The right to be forgotten can be seen from an identity perspective. Reinforces the anti-essentialism view of Ientity (a narrative identity): a process of negotiation, social construct, a matter of choices; corresponds to the ever-expanding manner in which law is allowing the individual to infuence aspecte of their identity; and matches the rational of the right to identity: the right not to have one’s identity miss represented, right to new beginning, right to be different Unot only from others, but also from one self).

The right to be forgotten from an identity angle also coves the facts that are already in the public domain, public factas, and covers also the not-necessarily truthful or decontextualized information, the one that is out-dated.

Milagros Pérez Oliva, Ombudsman of El País

It is worth noting that the information that appears on a newspaper is very different from the one that appears on a social networking site. In principle, all the information published in newspapers is public interest, and thus, that information should be publicly available. The problem is when (a) newspapers upload all their archives to the Internet and (b) finding out information (oftentimes serendipitously) is now easy and cheap and quick.

Historical archives cannot be modified and must be public. Period. Of course, that is not the final solution in the case of information vs. privacy, but the beginning of all problems. A first recommendation is to write new information according to some cautionary rules: avoid names (just initials) if the person is not a public celebrity, avoid contextual information that can lead to their identification, etc.

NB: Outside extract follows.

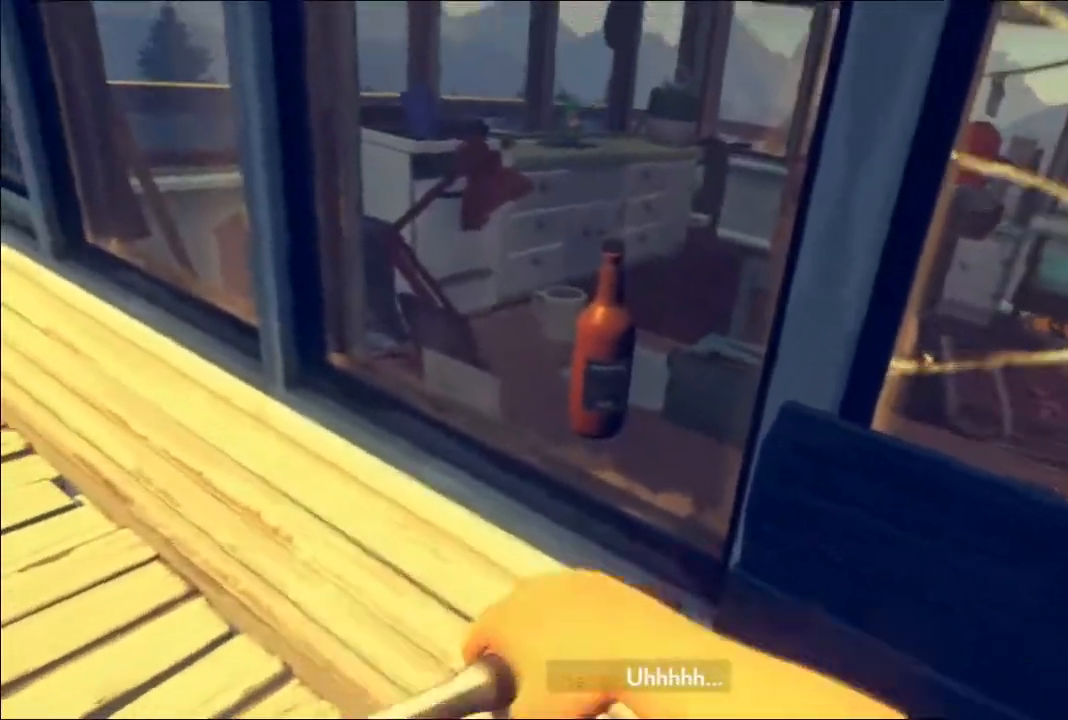
{"buttons": [], "left_stick": "center", "right_stick": "center", "events": []}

The problem comes with already published information. The suggestion could be to put out of the search engines’ reach some obsolete information. The problem comes, again, with defining what is obsolete information, or what has become non-relevant information.

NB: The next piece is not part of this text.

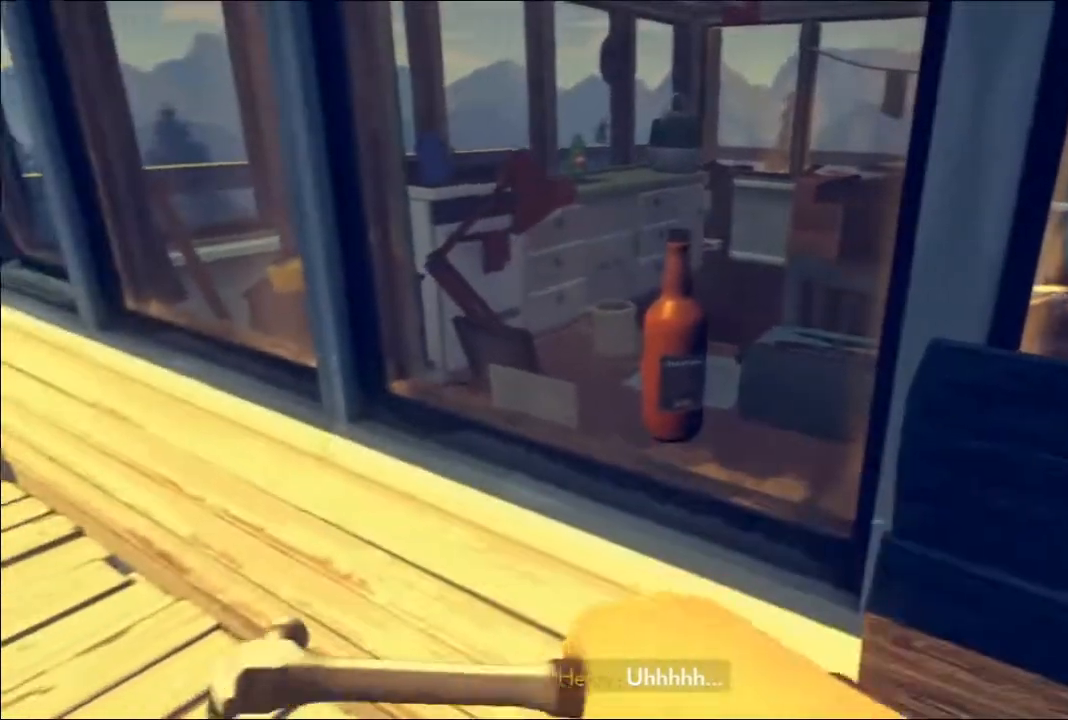
{"buttons": [], "left_stick": "center", "right_stick": "center", "events": []}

Yet another problem, added to obsolete information or non-relevant, is incomplete information or plain wrong information. Those are pieces of news that were discontinued (e.g. trials) or never corrected and that pose a problem, as there are thousands of pieces of news within this category.

There is a need for a collective decision on how to add or link new information to an already published piece of news.

María González Ordóñez, Head of Legal for Spain, Portugal & Israel, Google Spain

Google’s policy is to not delete personal data from their cache if the original source has not also deleted those data. In this sense, Google is very respectful with what instructions a webmaster gives to Google (usually via robots.txt) in relationship with indexing and caching.

This policy is based in the fact that Google wants to provide what is available in the Internet. If Google erases information that still is on the net, the search engine will lose transparency and neutrality. On the other hand, there is also the fact that Google can do the very same claims of newspapers concerning the right to information and freedom of expression.

Ricard Martínez Martínez. Professor of Constitutional Law, Universitat de València

We have a dire need to balance the different rights put at stake with the digitization of our lives.

And as citizens usually cannot control their profile on the net, the responsibility to take action relies, on the one hand, on the legislator to design a legal framework, and on the other hand, on the online service and content providers.

We could try and have new tools to “prune” our public information. And those tools should be developed by the industry itself.